(Dataset entries)
• • • •
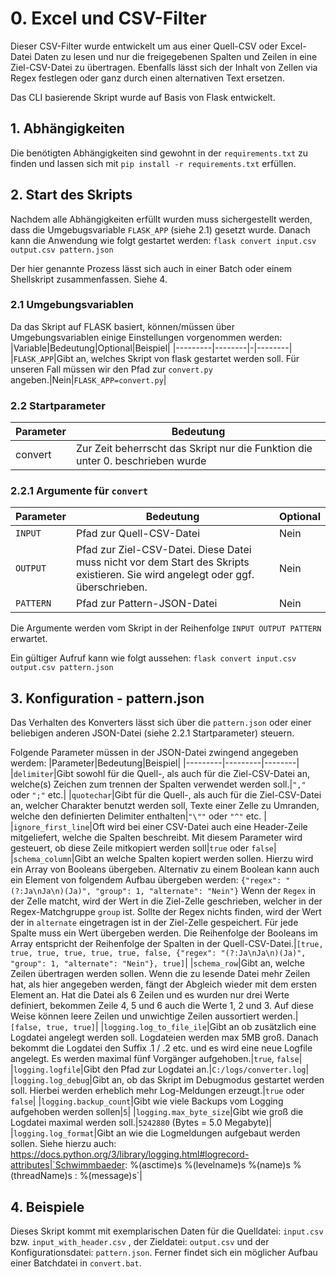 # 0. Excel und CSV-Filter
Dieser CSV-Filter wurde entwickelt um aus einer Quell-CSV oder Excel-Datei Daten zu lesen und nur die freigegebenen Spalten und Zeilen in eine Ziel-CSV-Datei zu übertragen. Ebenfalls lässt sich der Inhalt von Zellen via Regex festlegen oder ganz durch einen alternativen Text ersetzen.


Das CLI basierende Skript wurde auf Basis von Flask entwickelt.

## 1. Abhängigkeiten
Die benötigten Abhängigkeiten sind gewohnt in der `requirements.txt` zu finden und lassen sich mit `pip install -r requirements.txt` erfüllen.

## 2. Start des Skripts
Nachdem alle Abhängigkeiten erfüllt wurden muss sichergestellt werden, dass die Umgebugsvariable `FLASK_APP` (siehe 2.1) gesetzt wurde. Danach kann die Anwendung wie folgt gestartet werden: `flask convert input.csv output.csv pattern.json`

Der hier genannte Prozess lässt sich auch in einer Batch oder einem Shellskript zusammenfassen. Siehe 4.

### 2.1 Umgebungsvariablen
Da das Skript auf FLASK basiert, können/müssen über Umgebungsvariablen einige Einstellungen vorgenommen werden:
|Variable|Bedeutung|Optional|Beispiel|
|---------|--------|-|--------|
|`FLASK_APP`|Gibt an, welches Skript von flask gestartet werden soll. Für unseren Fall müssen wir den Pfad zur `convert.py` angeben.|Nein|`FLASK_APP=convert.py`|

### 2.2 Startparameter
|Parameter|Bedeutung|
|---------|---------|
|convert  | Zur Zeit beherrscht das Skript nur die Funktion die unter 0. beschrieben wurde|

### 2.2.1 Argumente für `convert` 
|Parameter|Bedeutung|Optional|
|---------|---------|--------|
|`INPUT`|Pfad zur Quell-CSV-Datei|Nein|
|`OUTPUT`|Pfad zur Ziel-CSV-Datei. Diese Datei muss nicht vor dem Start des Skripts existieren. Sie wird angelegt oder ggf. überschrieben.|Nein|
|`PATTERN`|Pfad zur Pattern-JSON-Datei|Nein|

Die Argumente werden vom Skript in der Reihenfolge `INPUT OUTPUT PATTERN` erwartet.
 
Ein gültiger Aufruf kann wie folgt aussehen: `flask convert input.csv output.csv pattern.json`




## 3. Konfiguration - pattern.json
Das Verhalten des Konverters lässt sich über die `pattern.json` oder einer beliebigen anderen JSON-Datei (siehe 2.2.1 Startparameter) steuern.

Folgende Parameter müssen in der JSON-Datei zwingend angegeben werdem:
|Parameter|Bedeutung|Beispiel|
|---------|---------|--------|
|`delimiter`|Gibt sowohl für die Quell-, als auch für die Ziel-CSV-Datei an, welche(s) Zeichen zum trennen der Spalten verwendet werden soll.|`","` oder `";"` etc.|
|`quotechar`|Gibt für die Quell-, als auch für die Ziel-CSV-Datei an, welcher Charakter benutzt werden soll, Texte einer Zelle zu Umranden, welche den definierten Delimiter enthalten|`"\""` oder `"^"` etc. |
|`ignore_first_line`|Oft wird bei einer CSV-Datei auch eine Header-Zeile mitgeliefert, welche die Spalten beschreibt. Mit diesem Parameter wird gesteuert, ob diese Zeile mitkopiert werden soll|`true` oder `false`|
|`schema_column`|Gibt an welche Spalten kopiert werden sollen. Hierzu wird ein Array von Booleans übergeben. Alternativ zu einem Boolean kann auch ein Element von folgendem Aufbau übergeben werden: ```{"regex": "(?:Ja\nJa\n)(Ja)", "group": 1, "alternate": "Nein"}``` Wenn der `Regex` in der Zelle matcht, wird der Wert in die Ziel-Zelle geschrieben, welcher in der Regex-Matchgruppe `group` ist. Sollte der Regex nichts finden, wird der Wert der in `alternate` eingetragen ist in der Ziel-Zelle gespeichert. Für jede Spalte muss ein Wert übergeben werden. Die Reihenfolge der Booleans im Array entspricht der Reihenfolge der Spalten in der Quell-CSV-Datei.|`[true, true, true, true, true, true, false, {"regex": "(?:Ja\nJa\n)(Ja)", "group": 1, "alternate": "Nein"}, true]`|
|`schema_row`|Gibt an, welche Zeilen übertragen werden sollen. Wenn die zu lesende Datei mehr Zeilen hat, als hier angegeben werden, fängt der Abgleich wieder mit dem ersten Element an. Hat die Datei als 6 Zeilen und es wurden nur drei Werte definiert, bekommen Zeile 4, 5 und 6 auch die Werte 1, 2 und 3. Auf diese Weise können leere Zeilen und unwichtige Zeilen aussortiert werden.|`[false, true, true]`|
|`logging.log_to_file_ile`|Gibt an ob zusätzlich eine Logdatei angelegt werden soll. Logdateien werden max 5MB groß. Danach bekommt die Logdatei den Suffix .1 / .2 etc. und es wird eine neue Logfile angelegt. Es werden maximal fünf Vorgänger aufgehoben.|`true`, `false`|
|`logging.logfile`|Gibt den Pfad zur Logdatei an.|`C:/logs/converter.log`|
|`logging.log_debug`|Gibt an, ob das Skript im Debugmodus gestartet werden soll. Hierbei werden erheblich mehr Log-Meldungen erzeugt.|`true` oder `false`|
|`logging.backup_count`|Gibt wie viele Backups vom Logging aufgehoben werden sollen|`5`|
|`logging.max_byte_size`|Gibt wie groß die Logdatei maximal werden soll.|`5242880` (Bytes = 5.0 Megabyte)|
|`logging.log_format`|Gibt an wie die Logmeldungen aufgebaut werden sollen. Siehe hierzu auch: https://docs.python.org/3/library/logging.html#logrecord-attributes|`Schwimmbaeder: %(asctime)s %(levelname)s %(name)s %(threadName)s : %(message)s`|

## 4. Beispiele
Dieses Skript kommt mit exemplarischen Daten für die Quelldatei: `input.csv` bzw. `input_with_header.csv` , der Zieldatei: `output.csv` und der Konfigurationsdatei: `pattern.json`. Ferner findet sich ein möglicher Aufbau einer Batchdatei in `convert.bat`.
• • • •
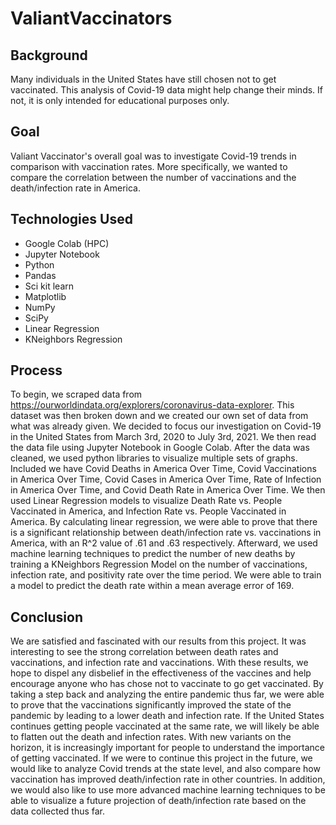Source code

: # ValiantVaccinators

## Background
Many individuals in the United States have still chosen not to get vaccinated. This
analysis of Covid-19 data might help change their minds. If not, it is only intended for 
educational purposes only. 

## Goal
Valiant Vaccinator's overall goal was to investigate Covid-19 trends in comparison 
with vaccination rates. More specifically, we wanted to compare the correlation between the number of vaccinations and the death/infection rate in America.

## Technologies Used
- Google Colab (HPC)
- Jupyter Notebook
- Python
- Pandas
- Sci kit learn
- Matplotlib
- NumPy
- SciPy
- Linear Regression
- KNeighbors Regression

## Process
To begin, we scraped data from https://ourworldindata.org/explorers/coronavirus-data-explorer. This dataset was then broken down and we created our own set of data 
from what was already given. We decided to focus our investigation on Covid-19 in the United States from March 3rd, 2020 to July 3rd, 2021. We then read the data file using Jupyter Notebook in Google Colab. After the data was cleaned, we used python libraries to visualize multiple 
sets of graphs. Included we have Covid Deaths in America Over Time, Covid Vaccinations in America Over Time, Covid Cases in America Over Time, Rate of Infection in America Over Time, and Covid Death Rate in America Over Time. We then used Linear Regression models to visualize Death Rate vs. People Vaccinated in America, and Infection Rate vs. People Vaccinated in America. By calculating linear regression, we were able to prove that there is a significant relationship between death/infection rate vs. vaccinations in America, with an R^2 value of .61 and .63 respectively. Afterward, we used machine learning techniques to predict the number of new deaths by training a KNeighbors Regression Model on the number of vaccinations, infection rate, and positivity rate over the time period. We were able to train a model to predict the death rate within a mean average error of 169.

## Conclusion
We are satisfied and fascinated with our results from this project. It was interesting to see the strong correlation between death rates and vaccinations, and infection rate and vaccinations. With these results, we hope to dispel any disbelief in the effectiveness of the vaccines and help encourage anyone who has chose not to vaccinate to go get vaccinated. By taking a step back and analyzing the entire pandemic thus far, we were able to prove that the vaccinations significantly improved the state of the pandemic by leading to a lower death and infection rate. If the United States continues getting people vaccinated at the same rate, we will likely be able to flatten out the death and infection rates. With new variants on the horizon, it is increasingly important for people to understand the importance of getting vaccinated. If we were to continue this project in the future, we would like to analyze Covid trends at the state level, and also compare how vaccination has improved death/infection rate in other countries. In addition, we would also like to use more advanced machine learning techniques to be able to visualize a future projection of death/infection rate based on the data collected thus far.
• • • •
• PROMPT
Above are some entries. Restate word for word the lines from the one holding "# 0. Excel und CSV-Filter" through the one holding "## 1. Abhängigkeiten", but not the pictures.

• SOLUTION BELOW
 # 0. Excel und CSV-Filter
Dieser CSV-Filter wurde entwickelt um aus einer Quell-CSV oder Excel-Datei Daten zu lesen und nur die freigegebenen Spalten und Zeilen in eine Ziel-CSV-Datei zu übertragen. Ebenfalls lässt sich der Inhalt von Zellen via Regex festlegen oder ganz durch einen alternativen Text ersetzen.


Das CLI basierende Skript wurde auf Basis von Flask entwickelt.

## 1. Abhängigkeiten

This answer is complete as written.